03/25/2016 1:11PM

Fornatale: McGuire always swings for the fences


There isn’t a joke about his name that Mark McGuire hasn’t heard, and he takes them all in stride. He has bigger things on his mind, like grinding out a living playing horses and qualifying for the Breeders’ Cup Betting Challenge.

McGuire, of Newbury Park, Calif., (and not the St. Louis Cardinals) has already earned two entries for the 2016 BCBC, both courtesy of BCQualify.com. For McGuire, the appeal of the BCQ tournaments is simple: “You start with a $100 buy-in and you can make a big score,” he said, “and if you hit something big at the Breeders’ Cup, you could change your life.”

He competes in both the one-day and two-day BCQ contests, but like many players, he prefers the two-stage format.

“I like the two steps because I’m a lower-dollar player,” he said. “For a few hundred dollars I can have two or three entries going into the final against 90 players where I only need to get one in the top eight.”

The idea of multiple entries in tournaments is a controversial topic to some, but McGuire – known as Magoo to his friends – sees the upside. “More entries means more power,” he said. “I love to try to get myself on the lead and play from there.
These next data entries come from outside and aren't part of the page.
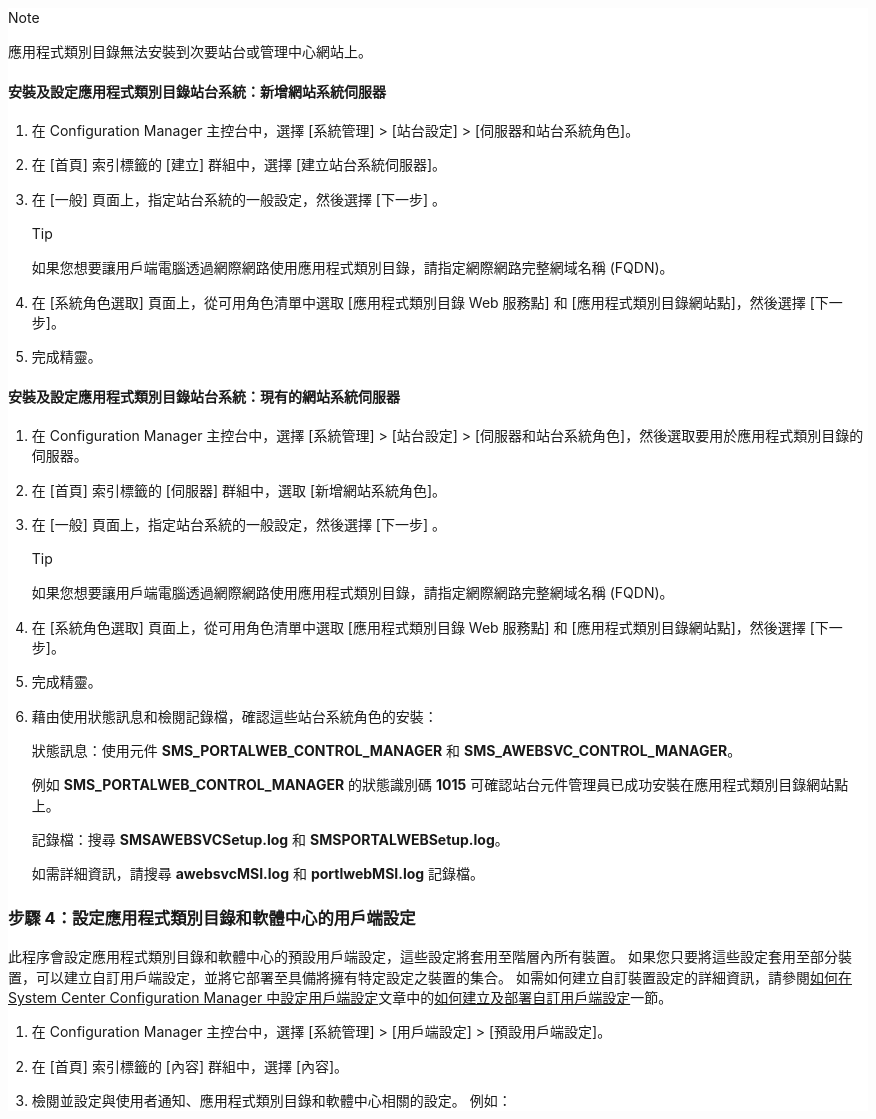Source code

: > [!NOTE]  
>  應用程式類別目錄無法安裝到次要站台或管理中心網站上。  

####  <a name="to-install-and-configure-the-application-catalog-site-systems-new-site-system-server"></a>安裝及設定應用程式類別目錄站台系統：新增網站系統伺服器  

1.  在 Configuration Manager 主控台中，選擇 [系統管理] > [站台設定] > [伺服器和站台系統角色]。  

3.  在 [首頁] 索引標籤的 [建立] 群組中，選擇 [建立站台系統伺服器]。  

4.  在 [一般] 頁面上，指定站台系統的一般設定，然後選擇 [下一步] 。  

    > [!TIP]  
    >  如果您想要讓用戶端電腦透過網際網路使用應用程式類別目錄，請指定網際網路完整網域名稱 (FQDN)。  

5.  在 [系統角色選取] 頁面上，從可用角色清單中選取 [應用程式類別目錄 Web 服務點] 和 [應用程式類別目錄網站點]，然後選擇 [下一步]。  

6.  完成精靈。  

####  <a name="to-install-and-configure-the-application-catalog-site-systems-existing-site-system-server"></a>安裝及設定應用程式類別目錄站台系統：現有的網站系統伺服器  

1.  在 Configuration Manager 主控台中，選擇 [系統管理] > [站台設定] > [伺服器和站台系統角色]，然後選取要用於應用程式類別目錄的伺服器。  

3.  在 [首頁] 索引標籤的 [伺服器] 群組中，選取 [新增網站系統角色]。  

4.  在 [一般] 頁面上，指定站台系統的一般設定，然後選擇 [下一步] 。  

    > [!TIP]  
    >  如果您想要讓用戶端電腦透過網際網路使用應用程式類別目錄，請指定網際網路完整網域名稱 (FQDN)。  

5.  在 [系統角色選取] 頁面上，從可用角色清單中選取 [應用程式類別目錄 Web 服務點] 和 [應用程式類別目錄網站點]，然後選擇 [下一步]。  

6.  完成精靈。  

7. 藉由使用狀態訊息和檢閱記錄檔，確認這些站台系統角色的安裝：  

    狀態訊息：使用元件 **SMS_PORTALWEB_CONTROL_MANAGER** 和 **SMS_AWEBSVC_CONTROL_MANAGER**。  

    例如 **SMS_PORTALWEB_CONTROL_MANAGER** 的狀態識別碼 **1015** 可確認站台元件管理員已成功安裝在應用程式類別目錄網站點上。  

    記錄檔：搜尋 **SMSAWEBSVCSetup.log** 和 **SMSPORTALWEBSetup.log**。  

    如需詳細資訊，請搜尋 **awebsvcMSI.log** 和 **portlwebMSI.log** 記錄檔。  

###  <a name="step-4-configure-the-client-settings-for-the-application-catalog-and-software-center"></a>步驟 4：設定應用程式類別目錄和軟體中心的用戶端設定  
 此程序會設定應用程式類別目錄和軟體中心的預設用戶端設定，這些設定將套用至階層內所有裝置。 如果您只要將這些設定套用至部分裝置，可以建立自訂用戶端設定，並將它部署至具備將擁有特定設定之裝置的集合。 如需如何建立自訂裝置設定的詳細資訊，請參閱[如何在 System Center Configuration Manager 中設定用戶端設定](../../core/clients/deploy/configure-client-settings.md)文章中的[如何建立及部署自訂用戶端設定](../../core/clients/deploy/configure-client-settings.md#create-and-deploy-custom-client-settings)一節。  

1.  在 Configuration Manager 主控台中，選擇 [系統管理] > [用戶端設定] > [預設用戶端設定]。  

3.  在 [首頁] 索引標籤的 [內容] 群組中，選擇 [內容]。  

4.  檢閱並設定與使用者通知、應用程式類別目錄和軟體中心相關的設定。 例如：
Unless I absolutely love something, I’m spreading quite a bit when I have multiple entries.”

There are many players who use the extra leverage of multiple entries more explicitly than McGuire does, but he doesn’t let that bother him. “I don’t know that there are too many areas in life where having more money isn’t an advantage,” he said, “but in contests it’s only an unfair advantage if it’s a tournament with say 20 entries in it. If you’re talking about a DRF contest with several hundred entries, it’s not a big deal.”

He also believes that any advantage gained is essentially bought and paid for. “I don’t mind it all because those players are feeding the pot,” he said, referring to the growth of the overall prize pool in a tournament like the National Handicapping Championship – which can be directly attributed to the NTRA allowing multiple entries.
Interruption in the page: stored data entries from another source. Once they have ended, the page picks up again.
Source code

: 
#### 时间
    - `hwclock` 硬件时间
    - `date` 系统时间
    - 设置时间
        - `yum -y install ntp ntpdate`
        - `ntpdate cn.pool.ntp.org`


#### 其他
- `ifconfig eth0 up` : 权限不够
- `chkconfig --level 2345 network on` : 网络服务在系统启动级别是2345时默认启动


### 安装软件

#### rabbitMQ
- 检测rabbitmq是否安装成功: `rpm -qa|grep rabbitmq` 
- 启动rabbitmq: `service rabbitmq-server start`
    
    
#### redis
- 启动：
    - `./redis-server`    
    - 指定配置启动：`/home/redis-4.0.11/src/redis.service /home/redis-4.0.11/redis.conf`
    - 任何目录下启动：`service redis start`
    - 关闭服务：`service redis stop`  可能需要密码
This is the first year where the BCBC has followed suit. They are allowing players to actively play a second entry during the Breeders’ Cup tournament. A player earning more than two entries is required to sell, i.e., transfer, those additional buy-ins.

“I love that for $100 I can win a $10,000 entry,” McGuire said. “For me that’s like $10,000 cash. Worst case, I can spend the $7,500 bankroll and I can probably sell any additional entries for $9,000.”

McGuire believes that tournaments can be a valuable part of a professional player’s arsenal. “In order for it to work, you have to hit something big,” he explained. “That’s why something like the Breeders’ Cup contest is in place. If you can pick up five Breeders’ Cup seats in a year, that’s $50,000.”

For many players, there is a mental transition going from cash play to tournaments, but not so McGuire. “I’ve always been a longshot player,” said the man who is loath to ever bet under 5-1. “They suit my style of handicapping. The horses that win you tournaments are the same ones I’ve always played, and tournaments require less bankroll.”

McGuire nearly nabbed his third BCBC seat last weekend at the Ultimate Betting Challenge. Throughout the tournament, he followed his usual model for live-bankroll play, which is to focus primarily on win bets and play the same type of horses he plays in mythical contests. Throughout the tourney, he built his bank through four main wagers: $100 to win on 25-1 and 17-1 shots, $50 to win on a 15-1, and $200 to win on an 11-1.

But heading into the last race, rather then make a big bet on the eventual winner, who was his top choice, he got cute and opted for exotics. “I should have just played the horse to win for the amount I needed for my goal but I went for the tri and wasn’t even close,” he lamented.

While McGuire was the first player to two BCBC entries, his friend Cheryl McIntyre beat him to three. “I have my eyes pinned on Cheryl,” he said. “I didn’t even really care about winning the UBC, I just wanted to finish in the top three so I could get on even terms with one of the best players around.”